This super-simple oatmeal cookie recipe (Ela Vegan) is easy to make, just 4 ingredients. Offering various add-on flavours, the basic recipe just needs oats, nut butter, maple syrup and ground flax seed (which with water makes an ‘egg). You can add baking soda, to make them less dense.
Read up on keeping people & pets safe in the kitchen (many foods including dried fruits, coffee, chocolate and nuts are unsafe around animal friends).
single-serve vegan cookie recipes
Single-serve cookies are ideal for people who live alone (or as a couple) or for anyone who has a sweet tooth, and may be in danger of devouring the entire batch in one go! These recipes ensure you can still treat yourself, but not with 5000 calories!
Single-serve vegan cookies (Peanut Butter Plus Chocolate) are super-simple to make. Choose from 4 flavours: peanut butter, chocolate chunk with flaky sea salt, chocolate hazelnut espresso or birthday cake sugar cookies with sprinkles. Also try a recipe for a single-serve chocolate chip cookie.
one-bowl almond flour cookies
These almond flour cookies (ElaVegan) are easy to make in one bowl, you can even freeze the dough and bake them later, then stud with chocolate chips or other flavours. Almond flour is made simply by grinding blanched almonds to a flour, making a nice high-protein ingredients.

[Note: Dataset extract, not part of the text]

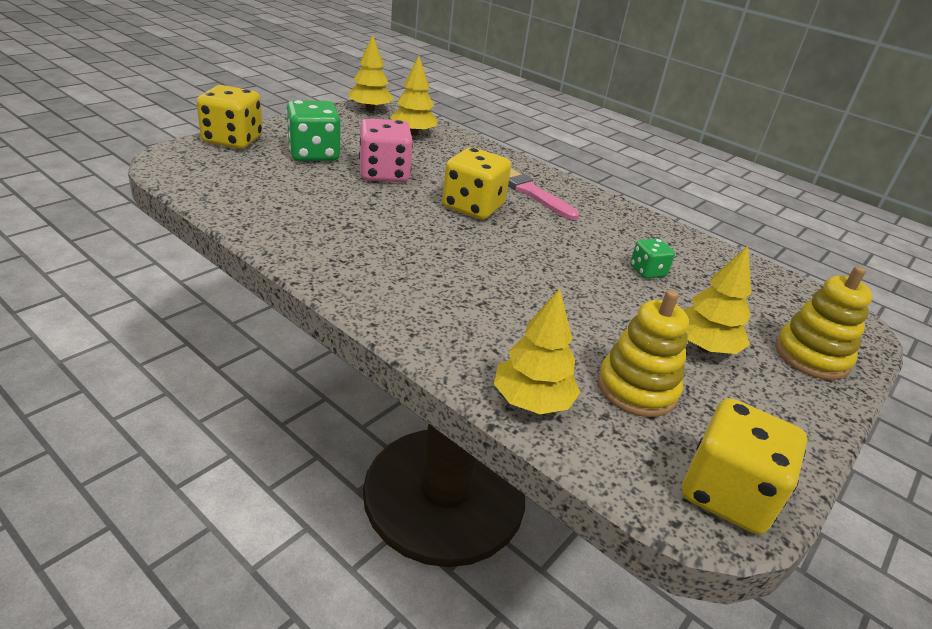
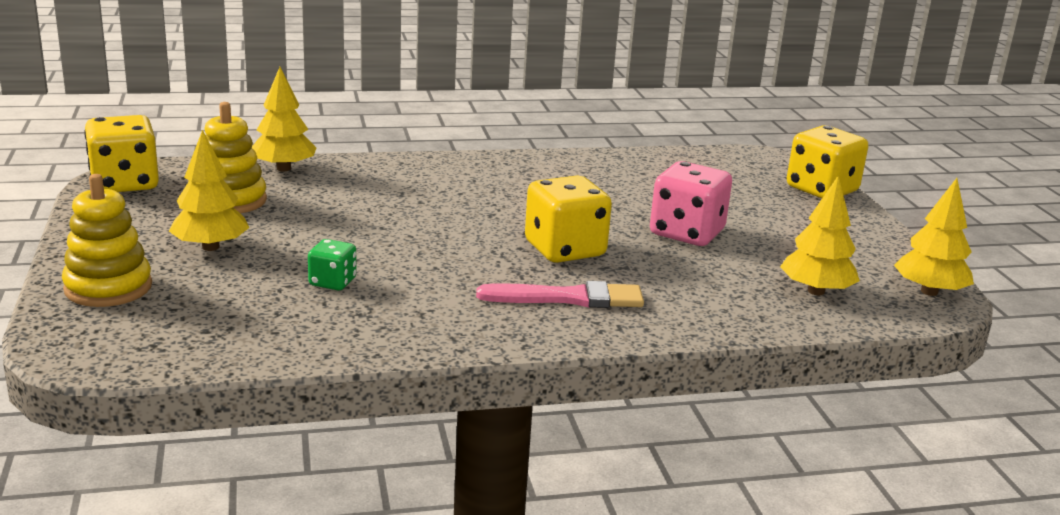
camera: 130 degrees right, 10 degrees down
green dice [286,100,340,161] -> none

You may have heard that a few plant foods (including almonds) are unethical to consume. The reason behind this is that nearly all almonds grown worldwide are farmed in California (where they use a colossal amount of water in a state that is prone to drought). Also big corporate farms use pesticides that lead to monoculture orchards, so bees get sick. So buy almonds from Europe that don’t farm in the same harmful manner.
These almond cookies (Rainbow Nourishments) taste like almond croissants and only need a few simple ingredients including sustainable almonds, vegan butter, brown sugar and optional almond extract.
homemade ginger-molasses vegan cookies
These ginger-molasses cookies (Short Girl, Tall Order) are warm and gooey, and an ideal winter treat, flavoured with molasses (iron!) and chocolate. The recipe makes one big or two small cookies, cooked in mini skillets. The recipe uses light molasses (blackstrap is too bitter) so sub with golden syrup and for a local alternative to cranberries, try cherries, apricots or blueberries.
The recipe uses vegan butter and brown sugar, to produce warm gooey cookies that are great fresh (cooled) from the pan. They are bound with a ‘flax egg’ (whisking up ground linseeds with water). Flavoured with real vanilla, ginger spice and cinnamon, serve with vegan vanilla ice-cream.
pretty homemade ‘carrot cake’ vegan cookies
Who’s first to the biscuit jar? Most biscuits on sale are sold in plastic packaging and those that are vegan often have palm oil. These carrot cake cookies (Rainbow Nourishments) only need a few ingredients and are made in one bowl. And taste just like real carrot cake!
where to buy palm-oil-free vegan biscuits
If you like to keep some ready-made cookies in the jar, here are a few brands that are not just vegan, but also free from palm oil. Recycle soft plastic packaging at supermarket bag bins.
- The Beginnings is a Latvian brand that makes healthy cookies. Flavours include caramel oat, almond pecan, blackcurrant, almond orange and coconut ginger. This company also makes healthy flapjacks.
- Snacks & More offers oat cinnamon, coconut vanilla and cocoa tahini biscuits, along with range of biscuits for children in fun animal shapes.
- Mr Organic makes biscuits in three flavours: chocolate chip, chocolate orange and double chocolate.
- Rhythm 108 is a Swiss brand that offers coconut crunch, almond biscotti and lemon ginger chia biscuits, along with softer hazelnut chocolate praline and chocolate peanut butter.